» **Your instructions**:
Restate every line of the data word for word, except for the images.

━━━ Record extracts

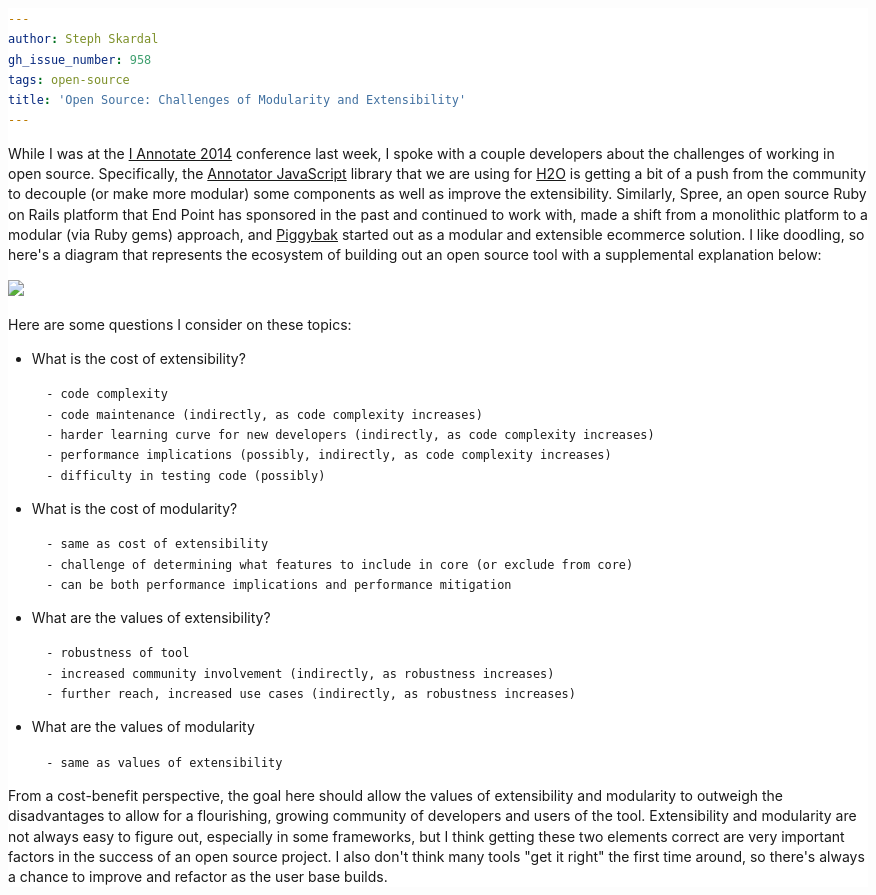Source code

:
 ```yaml
---
author: Steph Skardal
gh_issue_number: 958
tags: open-source
title: 'Open Source: Challenges of Modularity and Extensibility'
---
```


While I was at the [I Annotate 2014](http://iannotate.org/2014/) conference last week, I spoke with a couple developers about the challenges of working in open source. Specifically, the [Annotator JavaScript](http://annotatorjs.org/) library that we are using for [H2O](https://cyber.law.harvard.edu/research/h2o) is getting a bit of a push from the community to decouple (or make more modular) some components as well as improve the extensibility. Similarly, Spree, an open source Ruby on Rails platform that End Point has sponsored in the past and continued to work with, made a shift from a monolithic platform to a modular (via Ruby gems) approach, and [Piggybak](https://github.com/piggybak/piggybak) started out as a modular and extensible ecommerce solution. I like doodling, so here's a diagram that represents the ecosystem of building out an open source tool with a supplemental explanation below:

<img border="0" src="/blog/2014/04/07/open-source-challenges-of-modularity/image-0.jpeg" width="100%"/>

Here are some questions I consider on these topics:

- What is the cost of extensibility?

        - code complexity
        - code maintenance (indirectly, as code complexity increases)
        - harder learning curve for new developers (indirectly, as code complexity increases)
        - performance implications (possibly, indirectly, as code complexity increases)
        - difficulty in testing code (possibly)

- What is the cost of modularity?

        - same as cost of extensibility
        - challenge of determining what features to include in core (or exclude from core)
        - can be both performance implications and performance mitigation

- What are the values of extensibility?

        - robustness of tool
        - increased community involvement (indirectly, as robustness increases)
        - further reach, increased use cases (indirectly, as robustness increases)

- What are the values of modularity

        - same as values of extensibility

From a cost-benefit perspective, the goal here should allow the values of extensibility and modularity to outweigh the disadvantages to allow for a flourishing, growing community of developers and users of the tool. Extensibility and modularity are not always easy to figure out, especially in some frameworks, but I think getting these two elements correct are very important factors in the success of an open source project. I also don't think many tools "get it right" the first time around, so there's always a chance to improve and refactor as the user base builds.
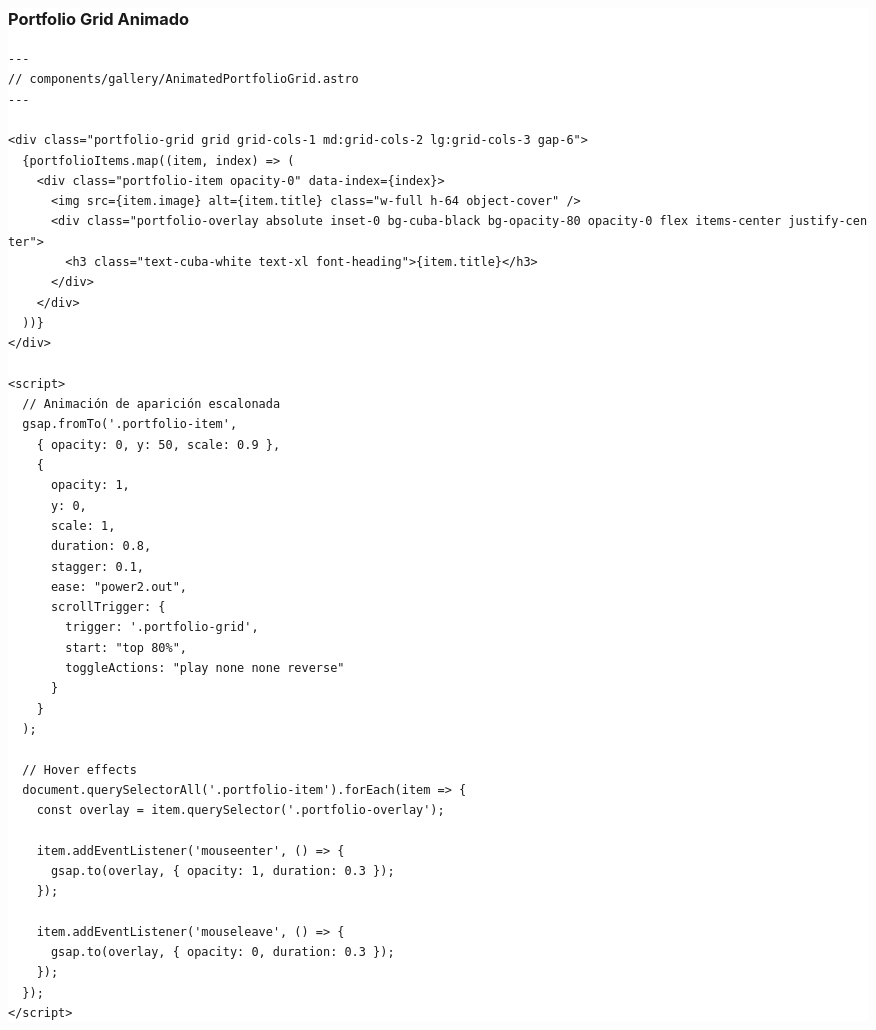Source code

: ### Portfolio Grid Animado

```astro
---
// components/gallery/AnimatedPortfolioGrid.astro
---

<div class="portfolio-grid grid grid-cols-1 md:grid-cols-2 lg:grid-cols-3 gap-6">
  {portfolioItems.map((item, index) => (
    <div class="portfolio-item opacity-0" data-index={index}>
      <img src={item.image} alt={item.title} class="w-full h-64 object-cover" />
      <div class="portfolio-overlay absolute inset-0 bg-cuba-black bg-opacity-80 opacity-0 flex items-center justify-center">
        <h3 class="text-cuba-white text-xl font-heading">{item.title}</h3>
      </div>
    </div>
  ))}
</div>

<script>
  // Animación de aparición escalonada
  gsap.fromTo('.portfolio-item', 
    { opacity: 0, y: 50, scale: 0.9 },
    {
      opacity: 1,
      y: 0,
      scale: 1,
      duration: 0.8,
      stagger: 0.1,
      ease: "power2.out",
      scrollTrigger: {
        trigger: '.portfolio-grid',
        start: "top 80%",
        toggleActions: "play none none reverse"
      }
    }
  );
  
  // Hover effects
  document.querySelectorAll('.portfolio-item').forEach(item => {
    const overlay = item.querySelector('.portfolio-overlay');
    
    item.addEventListener('mouseenter', () => {
      gsap.to(overlay, { opacity: 1, duration: 0.3 });
    });
    
    item.addEventListener('mouseleave', () => {
      gsap.to(overlay, { opacity: 0, duration: 0.3 });
    });
  });
</script>
```
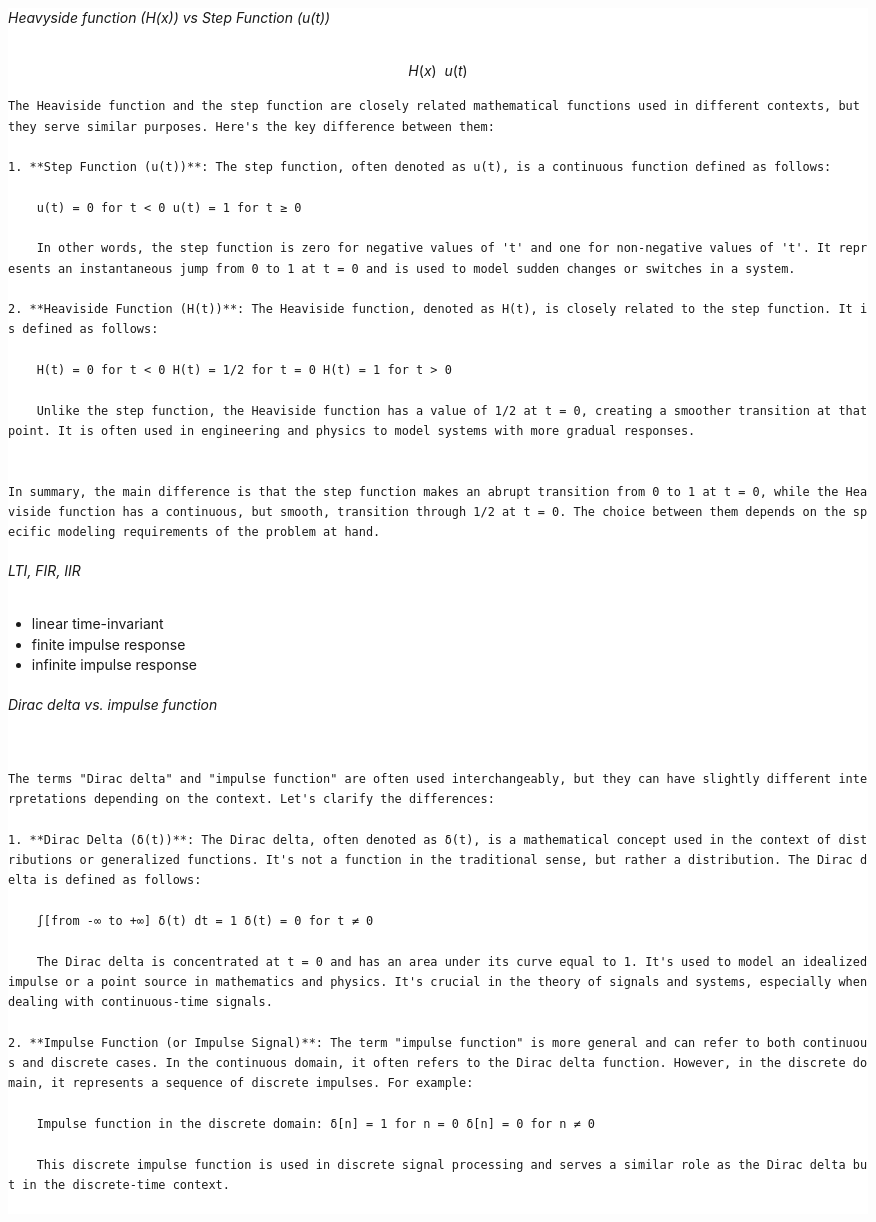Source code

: ###### Heavyside function (H(x)) vs Step Function (u(t))

$$ H(x) \ \ u(t) $$

```
The Heaviside function and the step function are closely related mathematical functions used in different contexts, but they serve similar purposes. Here's the key difference between them:

1. **Step Function (u(t))**: The step function, often denoted as u(t), is a continuous function defined as follows:

    u(t) = 0 for t < 0 u(t) = 1 for t ≥ 0

    In other words, the step function is zero for negative values of 't' and one for non-negative values of 't'. It represents an instantaneous jump from 0 to 1 at t = 0 and is used to model sudden changes or switches in a system.

2. **Heaviside Function (H(t))**: The Heaviside function, denoted as H(t), is closely related to the step function. It is defined as follows:

    H(t) = 0 for t < 0 H(t) = 1/2 for t = 0 H(t) = 1 for t > 0

    Unlike the step function, the Heaviside function has a value of 1/2 at t = 0, creating a smoother transition at that point. It is often used in engineering and physics to model systems with more gradual responses.


In summary, the main difference is that the step function makes an abrupt transition from 0 to 1 at t = 0, while the Heaviside function has a continuous, but smooth, transition through 1/2 at t = 0. The choice between them depends on the specific modeling requirements of the problem at hand.
```

###### LTI, FIR, IIR

- linear time-invariant
- finite impulse response
- infinite impulse response

###### Dirac delta vs. impulse function

```

The terms "Dirac delta" and "impulse function" are often used interchangeably, but they can have slightly different interpretations depending on the context. Let's clarify the differences:

1. **Dirac Delta (δ(t))**: The Dirac delta, often denoted as δ(t), is a mathematical concept used in the context of distributions or generalized functions. It's not a function in the traditional sense, but rather a distribution. The Dirac delta is defined as follows:

    ∫[from -∞ to +∞] δ(t) dt = 1 δ(t) = 0 for t ≠ 0

    The Dirac delta is concentrated at t = 0 and has an area under its curve equal to 1. It's used to model an idealized impulse or a point source in mathematics and physics. It's crucial in the theory of signals and systems, especially when dealing with continuous-time signals.

2. **Impulse Function (or Impulse Signal)**: The term "impulse function" is more general and can refer to both continuous and discrete cases. In the continuous domain, it often refers to the Dirac delta function. However, in the discrete domain, it represents a sequence of discrete impulses. For example:

    Impulse function in the discrete domain: δ[n] = 1 for n = 0 δ[n] = 0 for n ≠ 0

    This discrete impulse function is used in discrete signal processing and serves a similar role as the Dirac delta but in the discrete-time context.


```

━━━━━━

» **Written solution**:
Source code

:
 ```yaml
---
author: Steph Skardal
gh_issue_number: 958
tags: open-source
title: 'Open Source: Challenges of Modularity and Extensibility'
---
```


While I was at the [I Annotate 2014](http://iannotate.org/2014/) conference last week, I spoke with a couple developers about the challenges of working in open source. Specifically, the [Annotator JavaScript](http://annotatorjs.org/) library that we are using for [H2O](https://cyber.law.harvard.edu/research/h2o) is getting a bit of a push from the community to decouple (or make more modular) some components as well as improve the extensibility. Similarly, Spree, an open source Ruby on Rails platform that End Point has sponsored in the past and continued to work with, made a shift from a monolithic platform to a modular (via Ruby gems) approach, and [Piggybak](https://github.com/piggybak/piggybak) started out as a modular and extensible ecommerce solution. I like doodling, so here's a diagram that represents the ecosystem of building out an open source tool with a supplemental explanation below:

<img border="0" src="/blog/2014/04/07/open-source-challenges-of-modularity/image-0.jpeg" width="100%"/>

Here are some questions I consider on these topics:

- What is the cost of extensibility?

        - code complexity
        - code maintenance (indirectly, as code complexity increases)
        - harder learning curve for new developers (indirectly, as code complexity increases)
        - performance implications (possibly, indirectly, as code complexity increases)
        - difficulty in testing code (possibly)

- What is the cost of modularity?

        - same as cost of extensibility
        - challenge of determining what features to include in core (or exclude from core)
        - can be both performance implications and performance mitigation

- What are the values of extensibility?

        - robustness of tool
        - increased community involvement (indirectly, as robustness increases)
        - further reach, increased use cases (indirectly, as robustness increases)

- What are the values of modularity

        - same as values of extensibility

From a cost-benefit perspective, the goal here should allow the values of extensibility and modularity to outweigh the disadvantages to allow for a flourishing, growing community of developers and users of the tool. Extensibility and modularity are not always easy to figure out, especially in some frameworks, but I think getting these two elements correct are very important factors in the success of an open source project. I also don't think many tools "get it right" the first time around, so there's always a chance to improve and refactor as the user base builds.
Source code

: ### Portfolio Grid Animado

```astro
---
// components/gallery/AnimatedPortfolioGrid.astro
---

<div class="portfolio-grid grid grid-cols-1 md:grid-cols-2 lg:grid-cols-3 gap-6">
  {portfolioItems.map((item, index) => (
    <div class="portfolio-item opacity-0" data-index={index}>
      <img src={item.image} alt={item.title} class="w-full h-64 object-cover" />
      <div class="portfolio-overlay absolute inset-0 bg-cuba-black bg-opacity-80 opacity-0 flex items-center justify-center">
        <h3 class="text-cuba-white text-xl font-heading">{item.title}</h3>
      </div>
    </div>
  ))}
</div>

<script>
  // Animación de aparición escalonada
  gsap.fromTo('.portfolio-item', 
    { opacity: 0, y: 50, scale: 0.9 },
    {
      opacity: 1,
      y: 0,
      scale: 1,
      duration: 0.8,
      stagger: 0.1,
      ease: "power2.out",
      scrollTrigger: {
        trigger: '.portfolio-grid',
        start: "top 80%",
        toggleActions: "play none none reverse"
      }
    }
  );
  
  // Hover effects
  document.querySelectorAll('.portfolio-item').forEach(item => {
    const overlay = item.querySelector('.portfolio-overlay');
    
    item.addEventListener('mouseenter', () => {
      gsap.to(overlay, { opacity: 1, duration: 0.3 });
    });
    
    item.addEventListener('mouseleave', () => {
      gsap.to(overlay, { opacity: 0, duration: 0.3 });
    });
  });
</script>
```
Source code

: ###### Heavyside function (H(x)) vs Step Function (u(t))

$$ H(x) \ \ u(t) $$

```
The Heaviside function and the step function are closely related mathematical functions used in different contexts, but they serve similar purposes. Here's the key difference between them:

1. **Step Function (u(t))**: The step function, often denoted as u(t), is a continuous function defined as follows:

    u(t) = 0 for t < 0 u(t) = 1 for t ≥ 0

    In other words, the step function is zero for negative values of 't' and one for non-negative values of 't'. It represents an instantaneous jump from 0 to 1 at t = 0 and is used to model sudden changes or switches in a system.

2. **Heaviside Function (H(t))**: The Heaviside function, denoted as H(t), is closely related to the step function. It is defined as follows:

    H(t) = 0 for t < 0 H(t) = 1/2 for t = 0 H(t) = 1 for t > 0

    Unlike the step function, the Heaviside function has a value of 1/2 at t = 0, creating a smoother transition at that point. It is often used in engineering and physics to model systems with more gradual responses.


In summary, the main difference is that the step function makes an abrupt transition from 0 to 1 at t = 0, while the Heaviside function has a continuous, but smooth, transition through 1/2 at t = 0. The choice between them depends on the specific modeling requirements of the problem at hand.
```

###### LTI, FIR, IIR

- linear time-invariant
- finite impulse response
- infinite impulse response

###### Dirac delta vs. impulse function

```

The terms "Dirac delta" and "impulse function" are often used interchangeably, but they can have slightly different interpretations depending on the context. Let's clarify the differences:

1. **Dirac Delta (δ(t))**: The Dirac delta, often denoted as δ(t), is a mathematical concept used in the context of distributions or generalized functions. It's not a function in the traditional sense, but rather a distribution. The Dirac delta is defined as follows:

    ∫[from -∞ to +∞] δ(t) dt = 1 δ(t) = 0 for t ≠ 0

    The Dirac delta is concentrated at t = 0 and has an area under its curve equal to 1. It's used to model an idealized impulse or a point source in mathematics and physics. It's crucial in the theory of signals and systems, especially when dealing with continuous-time signals.

2. **Impulse Function (or Impulse Signal)**: The term "impulse function" is more general and can refer to both continuous and discrete cases. In the continuous domain, it often refers to the Dirac delta function. However, in the discrete domain, it represents a sequence of discrete impulses. For example:

    Impulse function in the discrete domain: δ[n] = 1 for n = 0 δ[n] = 0 for n ≠ 0

    This discrete impulse function is used in discrete signal processing and serves a similar role as the Dirac delta but in the discrete-time context.


```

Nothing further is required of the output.